You switch modes on the fly by pressing and holding the pole or midspan measure button. The app remembers your last choice per workflow and defaults to High Accuracy. A common practice is High Accuracy for poles (the stick straps to the pole) and Standard for midspans (holding the stick out in a span is not practical).
What the High Accuracy Stick is
Four aluminum two-foot sections that screw together.
Two 3D-printed black-and-white target discs that attach to the assembled stick.
The two targets are always exactly four feet apart. What changes is how much stick sits below the bottom target.
Two configurations: six-foot (one section below the bottom target; best for low or mowed grass) and eight-foot (two sections below; best for thick, tall grass where you need the extra height to keep targets visible).
Two target versions: Version 1 and Version 2 are different generations of the target discs. Use whichever matches the physical targets you have.
Configure the stick in the app
Open Settings (person-silhouette icon, top right) and open Pole measurement settings.
Select your target version (Version 1 or Version 2). The app requires this before you can measure. If you skip this and go straight to measuring, the app stops you with a pop-up asking you to pick a version right then, so you can also set it in the moment instead of hunting for it in Settings beforehand.
Find tilt zeroing. It normally stays at zero (see the note below).
Set Bottom Pole Length. The app labels the options 1 and 2: choose 1 for the six-foot configuration or 2 for the eight-foot configuration.
Rule of thumb: mowed or low grass uses config 1 (six-foot); thick or tall grass uses config 2 (eight-foot). Reset Bottom Pole Length back to 1 after you remove the extension, or your heights will be off.
Tilt zeroing
Tilt zeroing is a one-time calibration for a given phone-and-case combination, not something you redo every project. It matters most for Standard mode. Hold the phone flat against a vertical surface and run the calibration; a flat-backed case helps the phone sit true.
How the stick is used during measurement
The stick is a passive reference; there is no wireless pairing. You tell the app which version you have, and during measurement you identify the top target, then the bottom target. A yellow reference line appears over the pole; use the left and right arrows (each tap nudges the tilt slightly) to tilt it so it lines up with the pole's lean.

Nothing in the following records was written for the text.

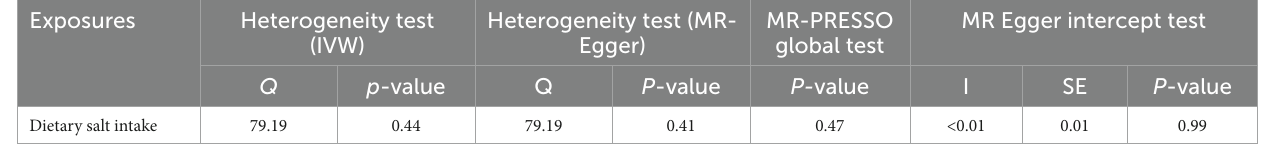
TABLE 2 Heterogeneity and pleiotropy estimates for the associations between dietary salt intake and AF.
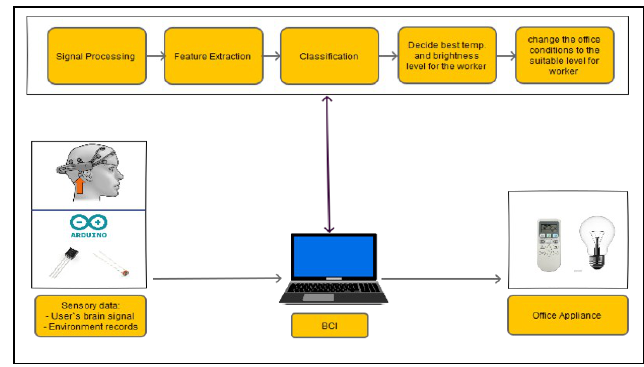
Figure 3. Basic structure of the proposed smart office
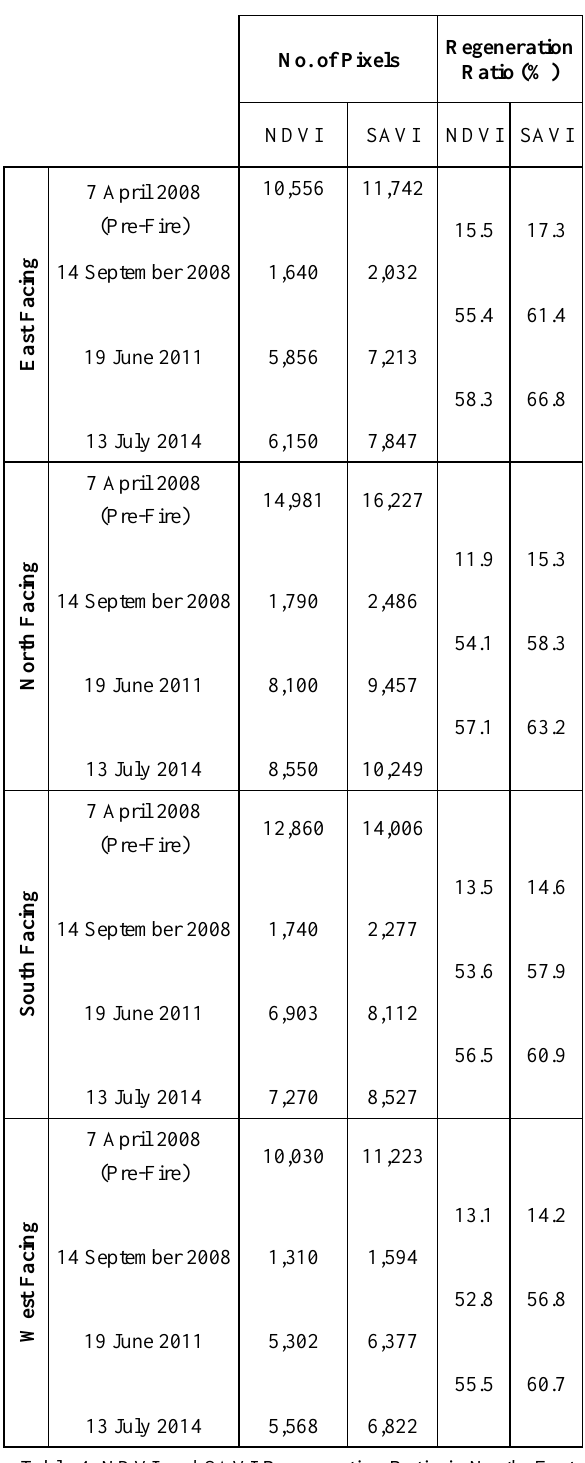
Table 4. NDVI and SAVI Regeneration Ratio in North,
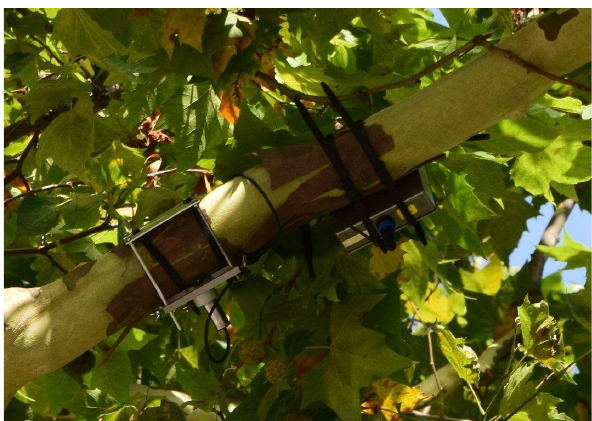
Figure 6. "PepiPiaf sensor: measurement of diameter variation of a branch.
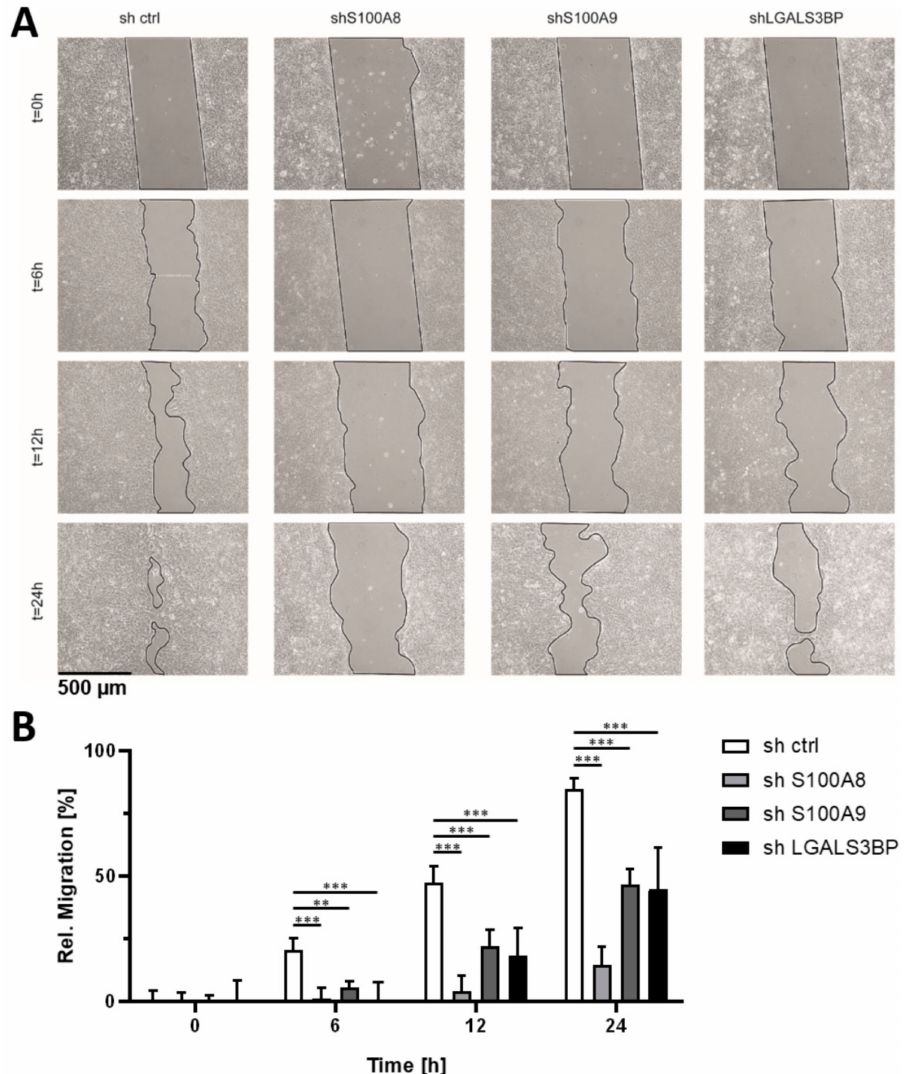
Figure 5. Inhibition of S100A8, S100A9, and LGALS3BP expression impairs migration of pancreatic cancer cell line L3.6sl. ( A ) Representative images of the specific knockdown cells (shS100A8, shS100A9, and shLGALS3BP) compared to non-target control shRNA cells (sh ctrl) shown are after 0.0, 6.0, 12.0, and 24.0 h. Black lines enclose areas free of migratory cancer cells. Quantification of migration ability over time ( B ): 0.0 h control shRNA area was set to 0%; all other values were normalized accordingly. Measurements were done with the ProgRes Software. Error bars represent standard deviations of six measurements. Statistical significances were assessed by a two-way ANOVA followed by a Dunnett’s post-hoc test (* for p ≤ 0.05, ** for p ≤ 0.01. and *** for p ≤ 0.001, n =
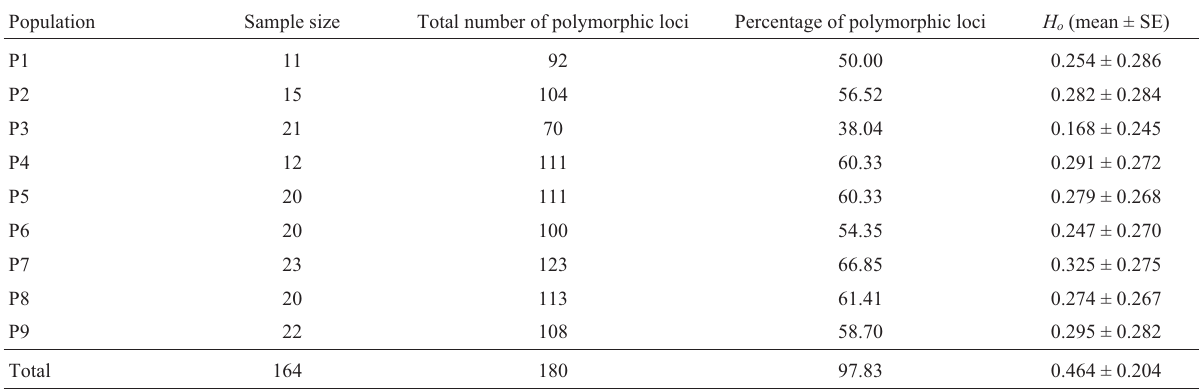
Table 2 - Genetic variation between populations of Rhodiola crenulata based on 184 ISSR markers.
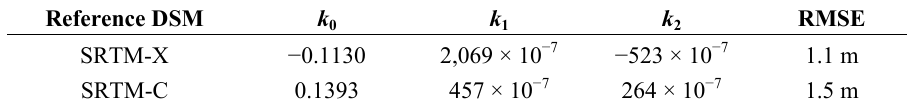
Table 1. Correction factors for phase offset and phase ramp errors (radians), see Equation (1), and the final accuracy (RMSE) for the 25 Ground Control Points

Accuracy check. In both modes the app takes a two-pass tilt reading, and the two readings must agree within about half a degree. If your measurements come out consistently wrong, suspect the target version or Bottom Pole Length setting before you suspect tilt calibration. A camera-connection message and a measurement line that keeps drifting to one side are usually a device limitation, not something you are doing wrong: they show up most on older or non-Pro iPhones without LiDAR. The High Accuracy Stick's fixed target spacing helps the app compensate; if it still happens often, that is worth mentioning to your administrator when choosing field devices.
Unmeasured poles (including freshly imported ones) show as red. When you finalize the pole height measurement, the pole changes to its complete color (blue in the default configuration). The pole you currently have selected is surrounded by a yellow glow, which is separate from completion. Some organizations customize the status colors.
Using an external RTK receiver (Emlid)
If you use an external Bluetooth RTK receiver such as an Emlid for higher location accuracy, open Settings and go to the External GPS screen. Choose Open to launch the Emlid Flow app and connect to the receiver, which is where RTK corrections are turned on, then return to UtilityScout and choose Refresh Connection. You can expand the details to see the live connection status. Once connected, the receiver's position is used when you place poles and anchors.